This is a man-bites-dog kind of story because the decision to invest in print media contradicts current industry trends as many in our business are increasingly focused on websites and digital media. We’re focused on digital media and see that as a significant part of our company’s future growth, but we also believe in the future of print, especially for papers focused on local markets that have a strong sense of community.
This multi-million dollar press investment and commitment to the printed word as the primary source of news and advertising information is about as strong a statement as we can make to say that we not only plan on surviving during a time when many in our business are abandoning print and moving online, but we actually expect to accelerate our mission of building community and improving the quality of life in the markets we serve through higher quality news and advertising products than we have ever been able to deliver.
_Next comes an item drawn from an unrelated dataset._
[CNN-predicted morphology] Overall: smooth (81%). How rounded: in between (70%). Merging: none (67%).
With the new press, the page size will be reduced by an inch in width and one and a quarter inch in depth. Although the pages will be smaller the actual font size of the letters will remain the same. This reduction in page size will reduce the Journal’s newsprint expense, allowing us to remain one of the lowest priced daily newspapers among papers of comparable size, and this new technology will allow all pages to be printed in sharp, vibrant color if so desired, benefiting our readers and advertisers. Not only will the quality of our customers’ advertisements dramatically improve, the new press will allow us to better showcase our excellent photography and graphics. The press will also reduce printing waste allowing us to be more environmentally friendly.
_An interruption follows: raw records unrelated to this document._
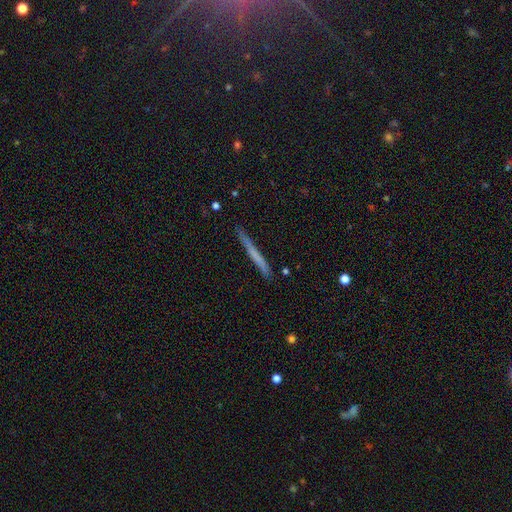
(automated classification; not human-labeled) Smooth or featured? Predicted: smooth (p=0.57). How rounded? Predicted: cigar-shaped (p=0.97). Merging? Predicted: none (p=0.87).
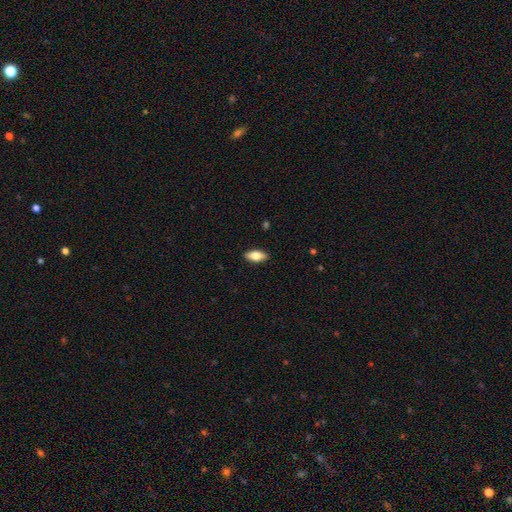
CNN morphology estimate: A smooth galaxy with no disk features (76%) that is in between round and cigar-shaped (84%).

Vote fractions:
- Smooth or featured? smooth: 76% / featured or disk: 18% / star or artifact: 6%
- How rounded? in between: 84% / cigar-shaped: 13% / round: 3%
- Merging? none: 90% / minor disturbance: 8% / major disturbance: 2% / merger: 1%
The new press will produce all of Journal Inc.’s publications that include the Daily Journal, the Mississippi Business Journal, seven community newspapers in Northeast Mississippi – Monroe Journal, Itawamba County Times, Pontotoc Progress, Chickasaw Journal, Southern Sentinel, News Exchange (in Union County), and Southern Advocate, and seven community papers in the suburban Memphis area – Bartlett Express, Millington Star, Collierville Independent, Oakland News, Shelby Sun Times, Shoppers News, and the Blue Jacket. The new press also adds the capacity to serve as the anchor for a newly established regional printing business for publications interested in improving their print quality, reducing their costs and avoiding future capital investments.
No doubt this will surprise many in our industry. However, as long as we remain relevant to our readers and provide the quality, breadth and depth of local news content and local advertising reach that is not provided by others, we believe the odds are stacked in our favor over the long-term.
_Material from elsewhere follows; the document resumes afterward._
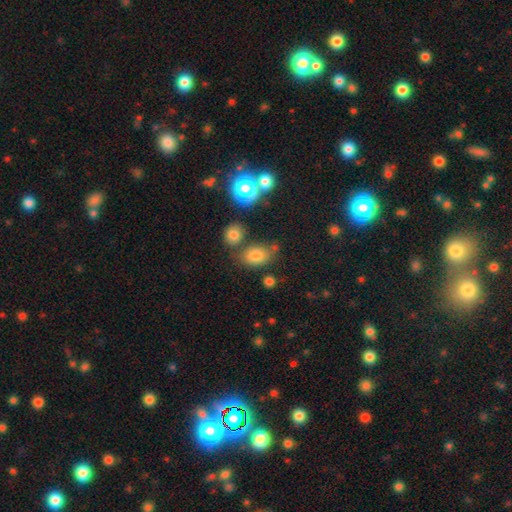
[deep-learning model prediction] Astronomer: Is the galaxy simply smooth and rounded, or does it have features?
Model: smooth — 77%.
Even with all of the automation this press has, there are no plans for a reduction in personnel. In fact, the expectation is that more personnel and possibly another shift will need to be added in the near future to keep up with the growing commercial printing demand.
As with any new equipment startup of this magnitude, there will be surprises and unexpected problems. Be patient with us as we work through these because the quality of the products we produce and deliver will only improve as we gain more confidence and experience with our new press.